» Available records
╭──
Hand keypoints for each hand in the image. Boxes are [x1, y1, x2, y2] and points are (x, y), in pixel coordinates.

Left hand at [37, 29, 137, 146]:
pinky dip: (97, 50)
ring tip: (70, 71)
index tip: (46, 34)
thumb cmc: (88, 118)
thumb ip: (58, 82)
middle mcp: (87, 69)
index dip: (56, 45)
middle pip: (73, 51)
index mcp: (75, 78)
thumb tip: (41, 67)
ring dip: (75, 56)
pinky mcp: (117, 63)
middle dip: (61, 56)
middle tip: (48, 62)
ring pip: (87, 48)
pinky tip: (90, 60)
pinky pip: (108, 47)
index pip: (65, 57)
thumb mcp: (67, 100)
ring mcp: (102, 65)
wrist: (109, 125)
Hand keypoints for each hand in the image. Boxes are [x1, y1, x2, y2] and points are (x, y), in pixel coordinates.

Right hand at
╰──
╭──
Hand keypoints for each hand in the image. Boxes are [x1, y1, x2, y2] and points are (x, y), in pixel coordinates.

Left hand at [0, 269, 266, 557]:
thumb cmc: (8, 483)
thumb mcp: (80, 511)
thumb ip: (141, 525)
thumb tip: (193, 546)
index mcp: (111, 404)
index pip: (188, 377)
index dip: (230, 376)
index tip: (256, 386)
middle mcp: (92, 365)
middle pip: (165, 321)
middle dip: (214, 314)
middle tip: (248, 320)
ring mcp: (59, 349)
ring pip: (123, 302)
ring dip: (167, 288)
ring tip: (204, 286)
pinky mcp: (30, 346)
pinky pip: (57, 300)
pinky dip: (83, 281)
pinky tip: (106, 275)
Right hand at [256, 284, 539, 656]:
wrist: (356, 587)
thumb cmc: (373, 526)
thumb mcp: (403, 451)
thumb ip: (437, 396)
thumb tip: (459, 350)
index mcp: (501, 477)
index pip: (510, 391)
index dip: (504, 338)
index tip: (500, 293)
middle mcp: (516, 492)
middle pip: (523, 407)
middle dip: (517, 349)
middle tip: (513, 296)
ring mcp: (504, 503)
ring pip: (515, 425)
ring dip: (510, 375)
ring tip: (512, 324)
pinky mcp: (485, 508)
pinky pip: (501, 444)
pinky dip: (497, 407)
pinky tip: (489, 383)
╰──
» Problem to solve
List every line above containing the word "pinky".

» Solution to the problem
pinky dip: (97, 50)
pinky mcp: (117, 63)
pinky tip: (90, 60)
pinky pip: (108, 47)
pinky mcp: (30, 346)
pinky pip: (57, 300)
pinky dip: (83, 281)
pinky tip: (106, 275)
pinky mcp: (485, 508)
pinky pip: (501, 444)
pinky dip: (497, 407)
pinky tip: (489, 383)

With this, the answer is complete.